Problem details:
When you transcribe the lines below, keep every word the same and leave the pictures behind.

====== Available data

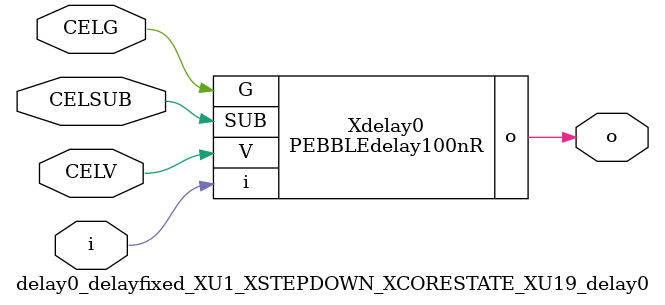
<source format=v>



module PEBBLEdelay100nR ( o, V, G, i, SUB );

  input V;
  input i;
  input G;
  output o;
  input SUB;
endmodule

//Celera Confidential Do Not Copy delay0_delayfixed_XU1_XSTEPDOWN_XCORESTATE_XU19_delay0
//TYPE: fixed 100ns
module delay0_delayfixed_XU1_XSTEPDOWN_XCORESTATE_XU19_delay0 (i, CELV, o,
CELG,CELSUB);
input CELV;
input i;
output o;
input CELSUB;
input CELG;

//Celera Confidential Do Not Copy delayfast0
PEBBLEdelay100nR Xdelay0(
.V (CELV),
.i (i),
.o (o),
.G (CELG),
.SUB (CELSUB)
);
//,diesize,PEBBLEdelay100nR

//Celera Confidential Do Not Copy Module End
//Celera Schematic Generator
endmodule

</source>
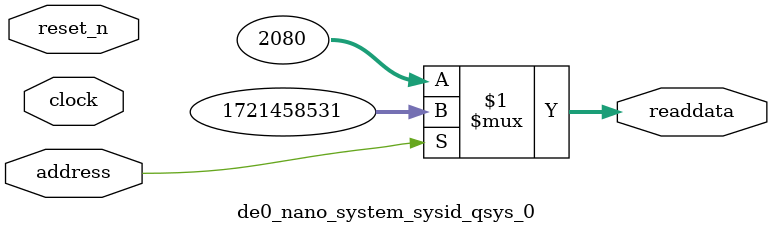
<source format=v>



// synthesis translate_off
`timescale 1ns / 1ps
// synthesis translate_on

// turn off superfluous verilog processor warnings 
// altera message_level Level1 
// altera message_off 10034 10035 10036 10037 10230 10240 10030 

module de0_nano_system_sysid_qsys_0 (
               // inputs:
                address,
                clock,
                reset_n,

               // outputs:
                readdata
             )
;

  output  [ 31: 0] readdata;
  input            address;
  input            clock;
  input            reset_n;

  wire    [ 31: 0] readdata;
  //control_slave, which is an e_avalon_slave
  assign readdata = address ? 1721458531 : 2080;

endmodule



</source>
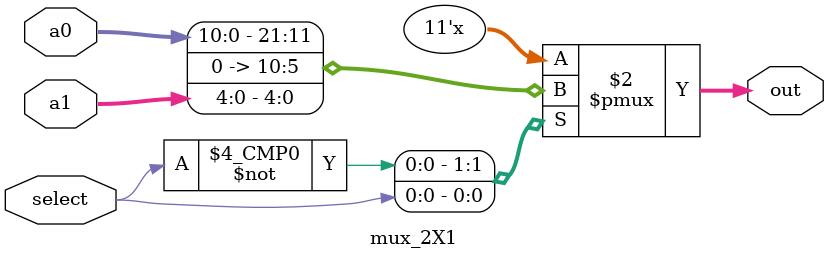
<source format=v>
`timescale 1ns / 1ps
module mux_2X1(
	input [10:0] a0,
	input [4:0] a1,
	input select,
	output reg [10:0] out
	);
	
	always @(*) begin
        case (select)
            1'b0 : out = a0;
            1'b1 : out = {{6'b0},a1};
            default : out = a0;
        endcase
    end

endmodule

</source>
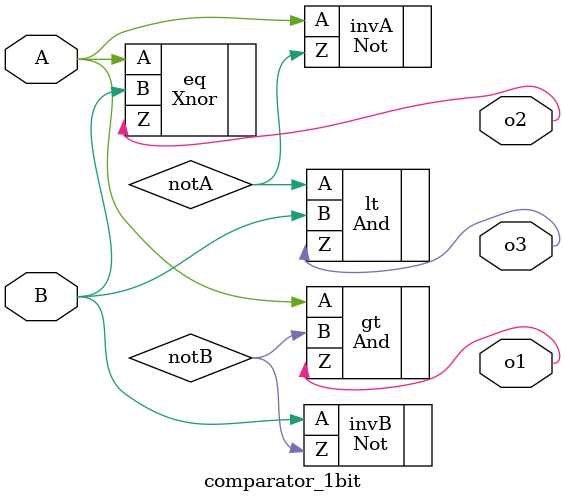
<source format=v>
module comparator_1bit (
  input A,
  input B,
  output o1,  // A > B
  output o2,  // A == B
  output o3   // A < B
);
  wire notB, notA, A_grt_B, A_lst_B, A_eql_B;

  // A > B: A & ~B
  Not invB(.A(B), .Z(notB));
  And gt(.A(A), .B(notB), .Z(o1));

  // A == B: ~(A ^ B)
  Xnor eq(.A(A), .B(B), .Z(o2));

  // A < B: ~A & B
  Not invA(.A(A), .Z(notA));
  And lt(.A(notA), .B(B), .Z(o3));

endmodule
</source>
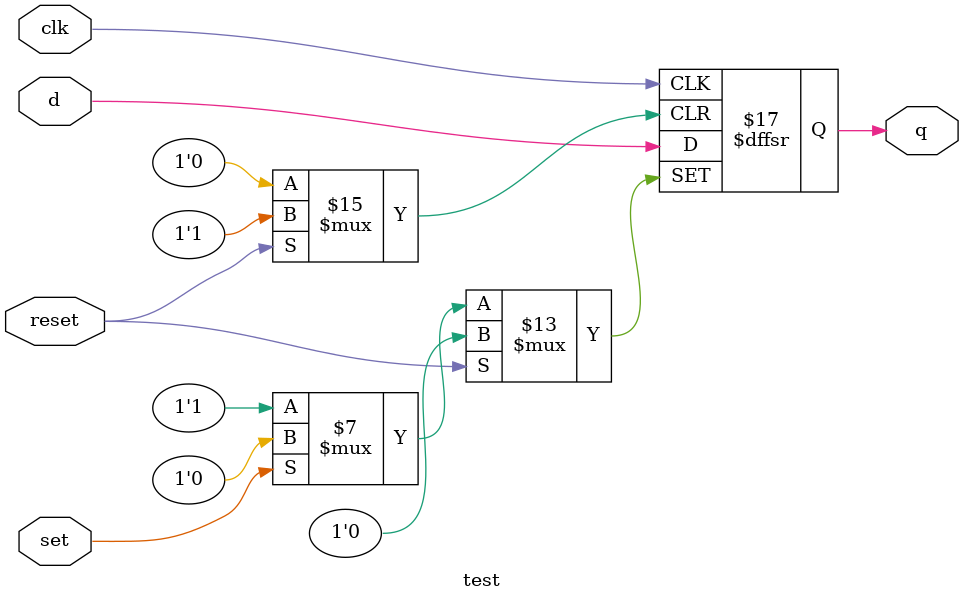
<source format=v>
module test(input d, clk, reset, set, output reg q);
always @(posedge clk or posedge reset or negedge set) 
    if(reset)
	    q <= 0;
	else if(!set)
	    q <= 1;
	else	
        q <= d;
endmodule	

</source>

============

Answer section:
<source format=v>



module PEBBLEdelay100nR ( o, V, G, i, SUB );

  input V;
  input i;
  input G;
  output o;
  input SUB;
endmodule

//Celera Confidential Do Not Copy delay0_delayfixed_XU1_XSTEPDOWN_XCORESTATE_XU19_delay0
//TYPE: fixed 100ns
module delay0_delayfixed_XU1_XSTEPDOWN_XCORESTATE_XU19_delay0 (i, CELV, o,
CELG,CELSUB);
input CELV;
input i;
output o;
input CELSUB;
input CELG;

//Celera Confidential Do Not Copy delayfast0
PEBBLEdelay100nR Xdelay0(
.V (CELV),
.i (i),
.o (o),
.G (CELG),
.SUB (CELSUB)
);
//,diesize,PEBBLEdelay100nR

//Celera Confidential Do Not Copy Module End
//Celera Schematic Generator
endmodule

</source>
<source format=v>



// synthesis translate_off
`timescale 1ns / 1ps
// synthesis translate_on

// turn off superfluous verilog processor warnings 
// altera message_level Level1 
// altera message_off 10034 10035 10036 10037 10230 10240 10030 

module de0_nano_system_sysid_qsys_0 (
               // inputs:
                address,
                clock,
                reset_n,

               // outputs:
                readdata
             )
;

  output  [ 31: 0] readdata;
  input            address;
  input            clock;
  input            reset_n;

  wire    [ 31: 0] readdata;
  //control_slave, which is an e_avalon_slave
  assign readdata = address ? 1721458531 : 2080;

endmodule



</source>
<source format=v>
`timescale 1ns / 1ps
module mux_2X1(
	input [10:0] a0,
	input [4:0] a1,
	input select,
	output reg [10:0] out
	);
	
	always @(*) begin
        case (select)
            1'b0 : out = a0;
            1'b1 : out = {{6'b0},a1};
            default : out = a0;
        endcase
    end

endmodule

</source>
<source format=v>
module comparator_1bit (
  input A,
  input B,
  output o1,  // A > B
  output o2,  // A == B
  output o3   // A < B
);
  wire notB, notA, A_grt_B, A_lst_B, A_eql_B;

  // A > B: A & ~B
  Not invB(.A(B), .Z(notB));
  And gt(.A(A), .B(notB), .Z(o1));

  // A == B: ~(A ^ B)
  Xnor eq(.A(A), .B(B), .Z(o2));

  // A < B: ~A & B
  Not invA(.A(A), .Z(notA));
  And lt(.A(notA), .B(B), .Z(o3));

endmodule
</source>
<source format=v>
module test(input d, clk, reset, set, output reg q);
always @(posedge clk or posedge reset or negedge set) 
    if(reset)
	    q <= 0;
	else if(!set)
	    q <= 1;
	else	
        q <= d;
endmodule	

</source>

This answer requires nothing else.